Auditors who think robust regulation of their sector is disproportionate deserve “the world’s smallest violin,” the head of the UK accounting watchdog has said.

Sir Jon Thompson, chief executive of the Financial Reporting Council, told a private industry meeting earlier this year that close scrutiny was appropriate for auditors who earn hundreds of thousands of pounds a year and “can buy a Ferrari”, people who were in the room or were later briefed on his comments told the Financial Times.

Thompson said that if auditors did not want to face such pressure, they should do a better job, these people added. Attendees were “taken aback” by Thompson’s comments, said one person present.

His comments during the meeting at a City law firm in January are the latest salvo in an ongoing clash between top accountants and the FRC over its tough approach, including its public naming of individuals whose work is under investigation. This has prompted concerns in the profession that intense scrutiny is harming auditors’ health.

The FRC has been beefed up in recent years, imposing record fines on accounting firms after criticism of weak regulation after scandals at BHS, Carillion and Patisserie Valerie.

Its hardened approach, including rigorous annual inspections and public naming of auditors under investigation, has prompted firms to improve but has also sparked concerns that the auditing profession is becoming unattractive.

Meanwhile, FRC deputy chief executive Sarah Rapson was asked by a senior PwC partner at a separate meeting last week whether the regulator was reviewing its approach, in light of reports that a headteacher had taken her own life after an inspection by education regulator Ofsted, attendees told the FT.

“I’ve seen people suffer genuine health problems,” said one audit partner, who felt that Rapson “didn’t really answer” the question. FRC inspections, whose results are published on an aggregate basis without identifying individual auditors, have become “an emotional drain”, said an audit partner at another large firm.

The UK heads of two Big Four firms reported that some audit partners were retiring early, or refusing to work on large audits because of the stress and reputational risk associated with regulation.

But a senior accountant from a smaller firm said the question to Rapson that compared auditors to headteachers was “self-serving” on behalf of the Big Four firms, which have borne the brunt of increased FRC scrutiny. The Ofsted comparison was “quite a clever way of trying to get the [regulator’s] language toned down”, the accountant said, adding that audit partners were paid far more than headteachers.

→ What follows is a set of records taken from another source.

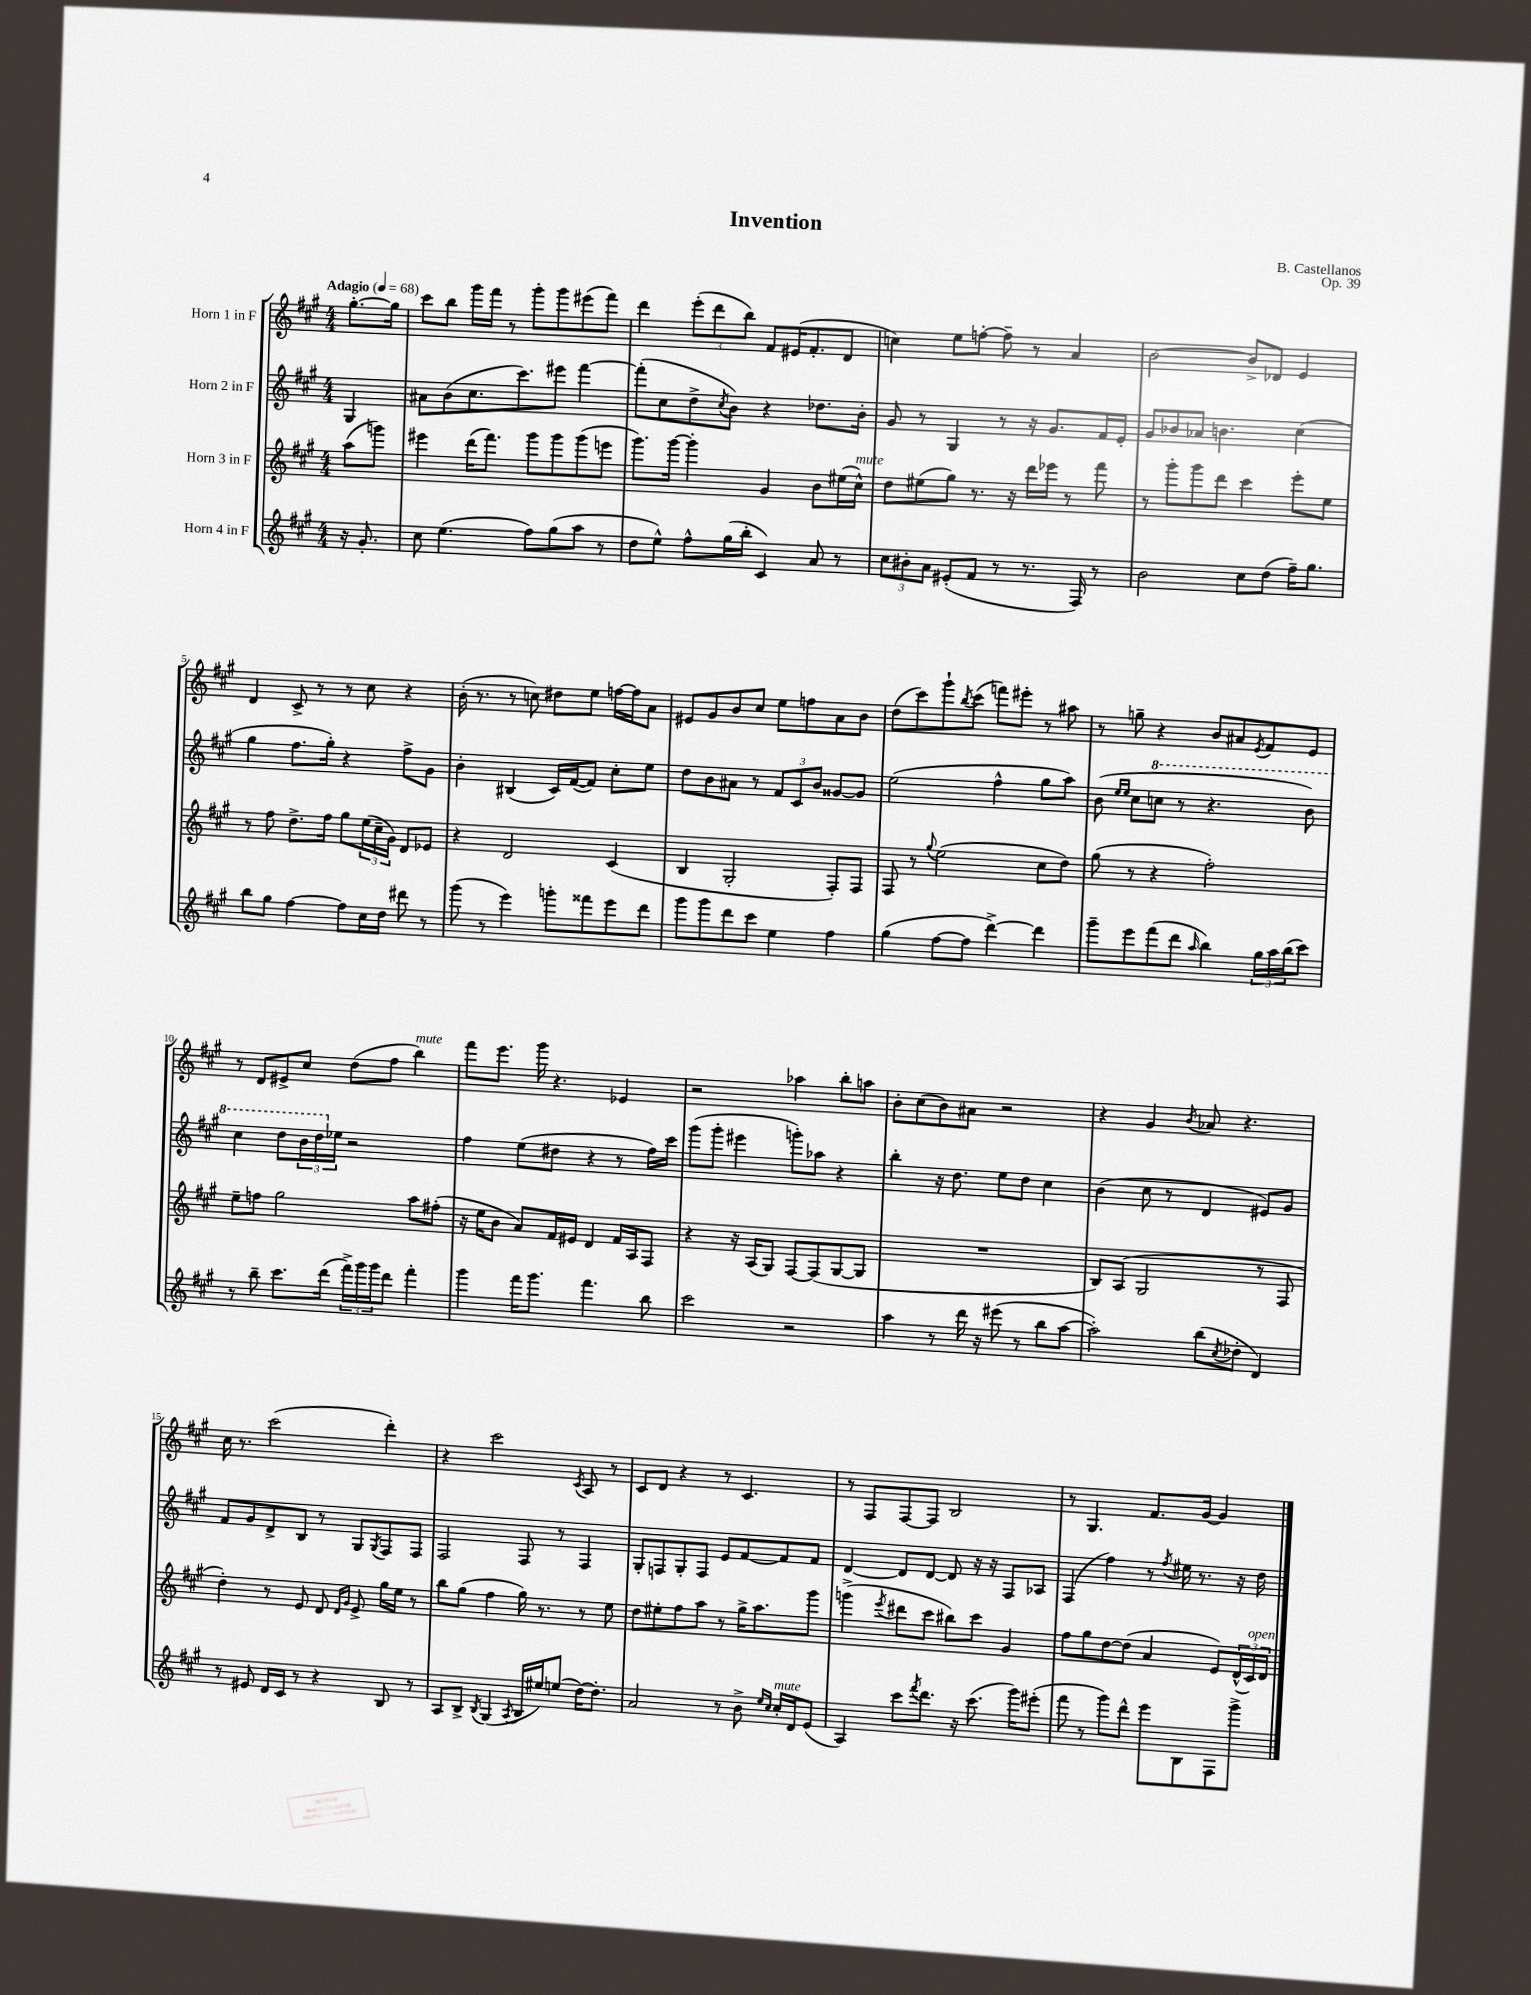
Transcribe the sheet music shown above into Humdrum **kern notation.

**kern	**kern	**kern	**kern
*staff4	*staff3	*staff2	*staff1
*clefG2	*clefG2	*clefG2	*clefG2
*k[f#c#g#]	*k[f#c#g#]	*k[f#c#g#]	*k[f#c#g#]
*M4/4	*M4/4	*M4/4	*M4/4
*MM68	*MM68	*MM68	*MM68
16r	(8aa\L	4G#/	[8.gg#'\L
8.g#'/	.	.	.
.	8ggg\J)	.	.
.	.	.	16gg#\]Jk
=	=	=	=
8cc#\	4eee#\	8a#\L	8ccc#\L
(4.ee\	.	(8b\	8bb\J
.	(16ddd\LK	8.cc#\	16ggg#\LL
.	8.fff#\J)	.	16fff#\JJ
.	.	.	8r
.	.	8.ccc#\)	.
8ff#\L)	8ggg#\L	.	8ggg#'\L
(8gg#\	8ggg#\	8eee#\J	8ggg#\
8aa\J	(8ggg#\	[4fff#\	(8eee#\
8r	8eee\J	.	8fff#\J)
=	=	=	=
8dd\L	8.ggg#\L)	(8fff#'\]L	4ddd\
8ee^^\J)	.	8cc#\	.
.	[16ggg#\Jk	.	.
8ff#^^\L	4ggg#'\]	8dd^\	(12eee'\L
.	.	.	12ddd\
.	.	8qcc#/	.
(16gg#\L	.	8b\J)	.
.	.	.	12bb\J)
16bb'\JJ	.	.	.
4c#/)	4g#/	4r	8f#/L
.	.	.	(16e#/K
.	.	.	8.f#'/
8a/	8b\L	8.dd-\L	.
8r	(16ee#\L	.	8d/J
.	16cc#^^\JJ)	16b'\Jk	.
=	=	=	=
12cc#\L	8dd\L	8g#/	4cc\)
12b#'\	.	.	.
.	(8ee#\	8r	.
12a\J	.	.	.
(8e#'/L	8gg#\J)	4G#/	8ee\L
8f#/J	8.r	.	[8ff'\J
8r	.	8r	8ff~\]
.	16r	.	.
8.r	16ddd\LL	16r	8r
.	16eee-\JJ	8.g#/L	.
.	8r	.	4a/
16F#/)	.	.	.
8r	8fff#\	16f#/L	.
.	.	16e'/JJ	.
=	=	=	=
2b\	8r	8g#/L	[2b\
.	8ggg#'\L	8b-/	.
.	8ggg#\	8a-/J	.
.	8ddd\J	4.b\	.
8cc#\L	4ccc#\	.	8b^/]L
(8dd\J	.	.	8d-/J
16ff#~\LK)	8eee'\L	(4cc#\	4e/
8.gg#\J	.	.	.
.	8ee\J	.	.
=	=	=	=
8bb\L	8r	4gg#\	4d/
8gg#\J	8ff#\	.	.
[4ff#\	8.dd^\L	8.ff#\L	8c#^/
.	.	.	8r
.	16ff#\Jk	16gg#'\Jk)	.
8ff#\]L	8gg#\L	4r	8r
16cc#\L	(24ee\L	.	8cc#\
.	24cc#~\	.	.
16dd\JJ	.	.	.
.	24g#\JJ)	.	.
8ddd#\	8d/L	8ff#^\L	4r
8r	8e-/J	8g#\J	.
=	=	=	=
(8ggg#\	4r	4b'\	(16b'\
.	.	.	8.r
8r	.	.	.
4eee\)	2d/	(4B#/	8r
.	.	.	8cc\)
8ggg'\L	.	16c#/LL)	8dd#\L
.	.	([16f#/J	.
8fff##\	.	8f#/]J)	8ee\J
8eee\	(4c#/	8cc#'\L	[16ff\LL
.	.	.	16ff\]J
8ddd\J	.	8ee\J	8a\J
=	=	=	=
8ggg#\L	4B/	8dd\L	8e#/L
8ggg#\	.	8b\	8g#/
8ddd\	2G#'/	8a#\J	8b/
8ccc#\J	.	8r	8cc#/J
4ee\	.	12f#/L	8ee\L
.	.	12c#/	.
.	.	.	8ff\
.	.	12b/J	.
4ff#\	8F#'/L)	[8g##/L	8a\
.	8F#/J	8g##/]J	8b\J
=	=	=	=
(4gg#\	8F#/	(2ee\	(8dd\L
.	8r	.	8ccc#\)
.	8qqgg#/	.	.
[8ff#\L	(2ee\	.	8ggg#`\
.	.	.	8qbb/
8ff#\]J	.	.	(8ccc#\J
[4ddd^\)	.	4ff#^^\	8fff\L)
.	.	.	8eee#'\J
4ddd\]	8cc#\L	8gg#\L	8r
.	8dd\J)	8aa\J)	8aa#\
=	=	=	=
8ggg#~\L	(8gg#\	(8b\	8r
.	.	16qqee/LL	.
.	.	16qqee/JJ	.
8eee\	8r	8cc#\L	8gg~\
(8fff#\	4r	8ccc\J	4r
8ddd\J	.	8r	.
16qqaa/	.	.	.
4bb\)	2ff#'\)	4.r	8b/L
.	.	.	8a#/
.	.	.	8qe/
24gg#\LL	.	.	8f#/
24aa\	.	.	.
(24bb\J	.	.	.
8ccc#\J)	.	8bb\)	8e/J
=	=	=	=
8r	8ee~\L	4ccc#\	8r
8bb~\	8ff\J	.	8d/L
8.ccc#\L	2gg#\	8ddd\L	8e#^/
.	.	24bb\L	8cc#/J
.	.	24ddd\	.
(16ddd\Jk	.	.	.
.	.	24ee-\JJ	.
24fff#^\LL)	.	2r	(8dd\L
24ggg#\	.	.	.
24ggg#\J	.	.	.
8ddd\J	.	.	8ff#\J
4fff#'\	8aa\L	.	4bb\)
.	(8ff#'\J	.	.
=	=	=	=
4ggg#\	16r	4ff#\	8fff#\L
.	16ee\LK	.	.
.	8b\J	.	8.eee\J
16fff#\LK	8a/L)	(8ee\L	.
8.ggg#\J	.	.	16ggg#\
.	16f#/L	8dd#\J	4.r
.	16e#/JJ	.	.
4.fff#\	4d/	4r	.
.	16f#/LL	8r	4e-/
.	16A/J	.	.
8bb\	8F#/J	16ff#\LL)	.
.	.	16ccc#\JJ	.
=	=	=	=
2ccc#\	4r	(8ggg#\L	2r
.	.	8ggg#'\J	.
.	16r	4eee#\	.
.	(16A/LK	.	.
.	8G#/J)	.	.
2r	[8F#/L	8ggg'\L)	4aa-\
.	(8F#/]	8aa-\J	.
.	[8G#/	4r	8bb'\L
.	8G#/]J	.	8aa\J
=	=	=	=
4aa\	1r	4bb'\	8b'\L
.	.	.	(8cc#\
8r	.	16r	8b\)
.	.	8.dd\	.
16ddd\	.	.	8a#\J
16r	.	.	.
(8eee#\	.	8ee\L	2r
8r	.	8dd\J	.
8bb\L	.	4cc#\	.
[8aa\J	.	.	.
=	=	=	=
2aa'\])	8B/L)	(4b\	4r
.	(8A/J	.	.
.	2G#/	8cc#\	4g#/
.	.	8r	.
.	.	.	8qb/
(8bb\L	.	4d/	8a-/
8qcc#/	.	.	.
8dd-'\J	.	.	4.r
4d/)	8r	8e#/L)	.
.	8F#/	8g#/J	.
=	=	=	=
8r	4dd'\)	8f#/L	16cc#\
.	.	.	8.r
8e#/	.	8g#/	.
16d/LL	8r	8d^/	(2ccc#\
16c#/JJ	.	.	.
8r	8e/	8B/J	.
4r	8d/	8r	.
.	16qqd/LL	.	.
.	16qqg#/JJ	.	.
.	8e^/	8G#/L	.
.	.	8qG#/	.
8B/	16gg#\LL	8F#/	4ddd'\)
.	16ee\JJ	.	.
8r	8r	8F#/J	.
=	=	=	=
8A/L	8bb\L	2F#/	4r
8B^/J	(8gg#\J	.	.
8qB/	.	.	.
(4G#/	4ff#\	.	2ccc#\
8qA/	.	.	.
16B/LL	16gg#\)	8F#/	.
16ee#/J)	8.r	.	.
(8ee/J	.	8r	.
.	.	.	8qc#/
[16dd\LK)	8r	4F#/	8A/
8.dd'\]J	.	.	.
.	8ee\	.	8r
=	=	=	=
2a/	8dd\L	8G#'/L	8c#/L
.	8ee#'\	8F/	8d/J
.	8ff#\	8G#'/	4r
.	8aa\J	8F/J	.
8r	8r	8e/L	8r
8b^\	16gg#^\LK	[8f#/	4.c#/
.	8.aa\	.	.
16qqee/LL	.	.	.
16qqcc#/JJ	.	.	.
16cc#'/LL	.	8f#/]	.
16d/J	.	.	.
(8e/J	8ggg#\J	8f#/J	.
=	=	=	=
4A/)	(4ggg^\	[4d/	8r
.	.	.	8F#/L
.	8qeee/	.	.
8ccc#\L	8ddd#\L	8d/]L	[8F#/
8qfff#/	.	.	.
8.ddd\J	8ccc#\J	[8d/J	8F#/]J
.	8bb#\L)	8d/]	2B/
16r	.	.	.
(8.ccc#\	8ccc#\J	16r	.
.	.	16r	.
.	4g#/	8F#/L	.
16ggg#\LK)	.	.	.
(8eee#'\J	.	8A-/J	.
=	=	=	=
8fff#\	8ff#\L	(4F#/	8r
8r	8gg#\	.	4.G#/
8ggg#\L)	[8dd\	4ff#\)	.
8ddd^^\J	(8dd\]J	.	.
8eee\L	4a/	8r	8.f#/L
.	.	8qff#/	.
8B\	.	16ee#\	.
.	.	8.r	[16g#/Jk
8F#\	8e/L)	.	4g#/]
8ggg#^\J	(24d^^/L	16r	.
.	24c#/)	.	.
.	.	16dd\	.
.	24d/JJ	.	.
==	==	==	==
*-	*-	*-	*-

Average partner pay at Deloitte and PwC was more than £1mn last year, helped partly by rising audit fees.

In a statement, Thompson said: “When deciding sanctions, and whether they will be made public, the FRC does take into account representations about an individual’s personal circumstances, including their mental health.”

“The FRC has always applied a proportionate approach when discharging its duties and statutory responsibilities as a regulator acting in the public interest and has taken action to not publish when there are significant concerns about the impact on an individual,” he added.

Thompson’s mention of a Ferrari was a mistaken reference to the Porsche driven by Peter Meehan, the former KPMG partner who audited Carillion and was found to have misled regulators, said people familiar with his comments. Meehan had argued that he “could not have been involved” in preparing forged documents because he was out of the office at the time to deliver a car.